TEXT UNDER STUDY |
-=-=-
An investigation into escalating violence against women, gang influence, and institutional failure in Kenya’s fastest-growing urban county

By Ivy Gichungo and Patricia Andago

“The mother was at school just recently, cheering for her daughter during a swimming gala, and now she is gone. Four murders were reported in Nakuru in the month of April alone. Aki, it’s bad.”

This was the message we received from a female teacher working in Nakuru, expressing her deep concern over the rising number of femicides in the county.

The message went on to list a series of killings that have shaken Nakuru and heightened fears among women in the county.

On March 29, the dismembered body of Jackline Awuor was discovered in a quarry in Bahati, Nakuru. Her head was found three days later. Police allege that she was killed by Evans Abutu.

On April 13, Mary Njoki was allegedly killed by Paul Ndung’u in Nakuru, leaving behind three young children.

On April 14, Anita Mugweru was allegedly murdered by her husband, Kenya Defence Forces officer Edwin Kauga, at their home in Nakuru County.

In mid-April, another woman, whose identity had not been publicly disclosed, was found dead under circumstances that added to growing concerns over the surge in femicides in the county.
-=-=-
Dataset entries
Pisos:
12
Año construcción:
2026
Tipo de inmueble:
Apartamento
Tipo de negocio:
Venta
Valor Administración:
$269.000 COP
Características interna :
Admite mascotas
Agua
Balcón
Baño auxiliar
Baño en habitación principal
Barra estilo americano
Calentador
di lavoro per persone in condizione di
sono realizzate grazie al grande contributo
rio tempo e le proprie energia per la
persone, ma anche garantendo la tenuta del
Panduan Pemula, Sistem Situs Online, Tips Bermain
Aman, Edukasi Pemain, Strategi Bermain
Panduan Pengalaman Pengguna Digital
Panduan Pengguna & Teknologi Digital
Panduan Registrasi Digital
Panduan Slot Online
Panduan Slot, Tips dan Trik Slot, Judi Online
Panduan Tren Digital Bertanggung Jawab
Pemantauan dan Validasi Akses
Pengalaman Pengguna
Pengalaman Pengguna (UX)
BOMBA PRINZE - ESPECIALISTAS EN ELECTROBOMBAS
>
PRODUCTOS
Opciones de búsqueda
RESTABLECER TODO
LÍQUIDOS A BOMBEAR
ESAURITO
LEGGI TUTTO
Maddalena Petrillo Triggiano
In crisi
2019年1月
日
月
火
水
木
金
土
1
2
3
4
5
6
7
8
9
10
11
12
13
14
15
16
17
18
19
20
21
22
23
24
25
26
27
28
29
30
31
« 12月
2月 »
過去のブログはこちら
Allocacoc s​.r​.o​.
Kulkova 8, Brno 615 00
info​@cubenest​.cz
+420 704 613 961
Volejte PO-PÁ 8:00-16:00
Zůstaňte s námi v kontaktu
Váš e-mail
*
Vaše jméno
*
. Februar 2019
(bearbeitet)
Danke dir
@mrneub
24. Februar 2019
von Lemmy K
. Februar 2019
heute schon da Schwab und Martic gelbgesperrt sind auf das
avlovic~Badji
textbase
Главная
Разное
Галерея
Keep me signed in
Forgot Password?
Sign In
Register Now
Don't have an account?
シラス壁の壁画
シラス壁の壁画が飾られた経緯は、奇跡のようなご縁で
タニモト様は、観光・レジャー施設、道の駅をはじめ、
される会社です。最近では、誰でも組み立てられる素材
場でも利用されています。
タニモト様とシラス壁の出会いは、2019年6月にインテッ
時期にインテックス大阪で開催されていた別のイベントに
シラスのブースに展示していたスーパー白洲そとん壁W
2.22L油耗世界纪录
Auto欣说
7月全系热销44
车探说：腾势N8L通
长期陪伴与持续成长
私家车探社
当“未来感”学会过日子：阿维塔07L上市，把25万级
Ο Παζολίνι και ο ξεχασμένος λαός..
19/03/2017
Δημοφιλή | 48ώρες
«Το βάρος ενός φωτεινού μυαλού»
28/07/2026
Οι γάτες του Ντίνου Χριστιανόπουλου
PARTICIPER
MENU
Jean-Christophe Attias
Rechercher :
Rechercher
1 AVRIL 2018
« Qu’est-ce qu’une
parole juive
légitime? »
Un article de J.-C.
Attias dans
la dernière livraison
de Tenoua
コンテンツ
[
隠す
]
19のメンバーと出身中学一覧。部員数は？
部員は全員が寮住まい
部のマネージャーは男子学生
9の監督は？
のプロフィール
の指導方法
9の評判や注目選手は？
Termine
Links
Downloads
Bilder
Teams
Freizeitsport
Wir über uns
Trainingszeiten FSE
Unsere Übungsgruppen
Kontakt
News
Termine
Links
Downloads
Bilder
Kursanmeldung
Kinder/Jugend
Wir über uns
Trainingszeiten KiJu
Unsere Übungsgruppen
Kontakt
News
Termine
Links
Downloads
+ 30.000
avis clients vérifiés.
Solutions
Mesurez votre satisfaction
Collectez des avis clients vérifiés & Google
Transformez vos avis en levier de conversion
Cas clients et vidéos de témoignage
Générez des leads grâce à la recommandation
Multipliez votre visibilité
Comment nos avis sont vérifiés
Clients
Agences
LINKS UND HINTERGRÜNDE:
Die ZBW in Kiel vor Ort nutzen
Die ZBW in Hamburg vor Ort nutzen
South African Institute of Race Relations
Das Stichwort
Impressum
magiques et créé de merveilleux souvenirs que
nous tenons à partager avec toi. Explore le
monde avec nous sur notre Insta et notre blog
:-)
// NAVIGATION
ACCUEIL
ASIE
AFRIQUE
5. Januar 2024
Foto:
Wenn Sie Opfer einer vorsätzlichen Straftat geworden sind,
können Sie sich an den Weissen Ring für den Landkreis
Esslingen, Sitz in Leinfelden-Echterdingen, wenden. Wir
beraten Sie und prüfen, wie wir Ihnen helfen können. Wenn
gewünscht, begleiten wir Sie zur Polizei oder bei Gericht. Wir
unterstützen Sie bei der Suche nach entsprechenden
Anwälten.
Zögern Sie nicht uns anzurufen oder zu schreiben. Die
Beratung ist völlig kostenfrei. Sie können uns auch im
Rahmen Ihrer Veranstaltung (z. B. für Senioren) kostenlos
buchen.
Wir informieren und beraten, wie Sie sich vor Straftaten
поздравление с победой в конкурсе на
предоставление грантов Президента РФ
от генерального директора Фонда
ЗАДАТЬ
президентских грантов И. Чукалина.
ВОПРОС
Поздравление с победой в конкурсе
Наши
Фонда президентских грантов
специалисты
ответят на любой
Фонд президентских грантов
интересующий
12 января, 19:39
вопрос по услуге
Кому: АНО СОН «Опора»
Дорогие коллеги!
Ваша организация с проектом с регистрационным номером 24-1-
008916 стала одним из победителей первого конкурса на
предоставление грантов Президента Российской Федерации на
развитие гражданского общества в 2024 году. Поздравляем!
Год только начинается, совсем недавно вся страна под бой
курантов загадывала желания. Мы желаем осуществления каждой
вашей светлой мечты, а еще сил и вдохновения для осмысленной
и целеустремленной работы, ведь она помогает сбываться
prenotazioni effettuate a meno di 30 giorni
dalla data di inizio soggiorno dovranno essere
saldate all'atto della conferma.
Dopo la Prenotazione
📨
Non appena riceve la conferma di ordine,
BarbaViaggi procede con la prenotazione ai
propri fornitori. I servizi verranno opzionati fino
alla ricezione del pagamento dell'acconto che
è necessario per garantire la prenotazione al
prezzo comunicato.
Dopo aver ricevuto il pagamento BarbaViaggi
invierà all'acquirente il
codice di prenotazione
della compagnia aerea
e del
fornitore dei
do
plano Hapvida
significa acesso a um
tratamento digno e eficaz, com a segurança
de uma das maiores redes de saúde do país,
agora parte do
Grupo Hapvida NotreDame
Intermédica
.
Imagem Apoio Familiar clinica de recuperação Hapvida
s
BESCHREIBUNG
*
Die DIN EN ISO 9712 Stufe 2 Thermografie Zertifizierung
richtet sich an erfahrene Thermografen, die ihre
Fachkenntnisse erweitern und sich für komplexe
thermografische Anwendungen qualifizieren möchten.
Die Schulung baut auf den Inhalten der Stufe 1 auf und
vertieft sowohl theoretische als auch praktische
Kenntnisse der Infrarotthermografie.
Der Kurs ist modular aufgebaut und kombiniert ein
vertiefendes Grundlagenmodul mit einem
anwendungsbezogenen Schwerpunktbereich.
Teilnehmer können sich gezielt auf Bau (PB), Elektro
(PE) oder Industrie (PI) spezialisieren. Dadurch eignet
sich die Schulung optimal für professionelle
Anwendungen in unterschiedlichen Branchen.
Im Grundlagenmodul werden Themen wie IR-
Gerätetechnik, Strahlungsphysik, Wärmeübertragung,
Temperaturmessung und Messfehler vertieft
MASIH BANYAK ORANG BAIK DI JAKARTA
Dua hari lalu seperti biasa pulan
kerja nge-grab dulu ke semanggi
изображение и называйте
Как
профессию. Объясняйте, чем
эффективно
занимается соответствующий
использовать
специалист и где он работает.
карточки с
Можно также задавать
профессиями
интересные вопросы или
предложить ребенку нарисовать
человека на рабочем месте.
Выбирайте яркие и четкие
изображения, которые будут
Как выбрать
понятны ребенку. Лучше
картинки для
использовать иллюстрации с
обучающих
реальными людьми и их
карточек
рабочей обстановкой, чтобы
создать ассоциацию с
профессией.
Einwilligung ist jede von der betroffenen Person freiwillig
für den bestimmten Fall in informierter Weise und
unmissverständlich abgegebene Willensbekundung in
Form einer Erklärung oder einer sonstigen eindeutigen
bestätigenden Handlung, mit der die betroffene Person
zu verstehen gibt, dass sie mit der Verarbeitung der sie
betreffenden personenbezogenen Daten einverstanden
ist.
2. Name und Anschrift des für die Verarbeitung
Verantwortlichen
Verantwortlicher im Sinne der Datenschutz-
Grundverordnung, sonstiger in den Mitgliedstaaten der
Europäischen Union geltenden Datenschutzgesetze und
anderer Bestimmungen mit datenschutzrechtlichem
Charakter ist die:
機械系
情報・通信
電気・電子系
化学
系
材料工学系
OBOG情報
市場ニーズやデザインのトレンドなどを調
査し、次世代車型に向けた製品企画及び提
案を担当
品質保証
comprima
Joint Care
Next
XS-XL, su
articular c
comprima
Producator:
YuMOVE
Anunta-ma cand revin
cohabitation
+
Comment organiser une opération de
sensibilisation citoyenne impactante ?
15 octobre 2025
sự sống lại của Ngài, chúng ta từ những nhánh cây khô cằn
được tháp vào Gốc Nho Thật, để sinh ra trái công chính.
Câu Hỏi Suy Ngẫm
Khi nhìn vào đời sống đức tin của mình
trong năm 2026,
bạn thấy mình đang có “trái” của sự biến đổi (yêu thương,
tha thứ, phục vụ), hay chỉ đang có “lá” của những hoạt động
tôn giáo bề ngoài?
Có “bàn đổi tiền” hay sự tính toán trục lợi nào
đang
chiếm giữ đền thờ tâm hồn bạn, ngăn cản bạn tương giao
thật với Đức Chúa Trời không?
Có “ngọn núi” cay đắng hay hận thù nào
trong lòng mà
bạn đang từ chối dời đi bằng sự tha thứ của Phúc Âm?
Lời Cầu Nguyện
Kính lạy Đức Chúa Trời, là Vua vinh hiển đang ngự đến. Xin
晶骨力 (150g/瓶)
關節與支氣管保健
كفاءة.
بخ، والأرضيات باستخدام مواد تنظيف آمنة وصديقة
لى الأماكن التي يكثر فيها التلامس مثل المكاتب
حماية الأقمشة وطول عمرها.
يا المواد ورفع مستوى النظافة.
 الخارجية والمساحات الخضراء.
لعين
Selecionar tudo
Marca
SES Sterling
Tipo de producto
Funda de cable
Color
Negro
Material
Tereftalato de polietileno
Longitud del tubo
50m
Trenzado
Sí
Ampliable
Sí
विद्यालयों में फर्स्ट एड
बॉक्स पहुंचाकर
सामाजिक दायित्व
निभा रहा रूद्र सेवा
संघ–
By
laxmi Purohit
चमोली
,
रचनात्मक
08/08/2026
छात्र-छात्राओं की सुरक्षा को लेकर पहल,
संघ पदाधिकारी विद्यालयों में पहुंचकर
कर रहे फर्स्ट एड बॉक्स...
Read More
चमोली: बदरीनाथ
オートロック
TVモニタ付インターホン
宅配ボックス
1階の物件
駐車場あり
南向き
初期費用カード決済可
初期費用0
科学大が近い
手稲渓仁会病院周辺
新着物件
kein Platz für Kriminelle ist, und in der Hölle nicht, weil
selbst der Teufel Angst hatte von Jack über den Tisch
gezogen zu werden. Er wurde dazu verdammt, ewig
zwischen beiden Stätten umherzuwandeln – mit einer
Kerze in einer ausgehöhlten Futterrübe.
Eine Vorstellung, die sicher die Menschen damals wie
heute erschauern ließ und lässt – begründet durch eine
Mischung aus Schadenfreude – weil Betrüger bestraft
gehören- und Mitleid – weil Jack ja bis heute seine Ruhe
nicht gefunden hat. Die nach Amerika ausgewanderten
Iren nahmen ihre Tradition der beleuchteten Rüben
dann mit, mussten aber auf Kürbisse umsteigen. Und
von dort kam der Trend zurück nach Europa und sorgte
-=-=-
TO-DO ITEM A | Rewrite the part of the Nakuru investigation that opens with the words containing "In mid-April, another" and closes with "in femicides in the county.", putting "rise" in place of "surge".
TO-DO ITEM B | Name every woman the Nakuru investigation identifies by name as having been killed.

ANSWER BOX A |
In mid-April, another woman, whose identity had not been publicly disclosed, was found dead under circumstances that added to growing concerns over the rise in femicides in the county.

ANSWER BOX B | Jackline Awuor, Mary Njoki, Anita Mugweru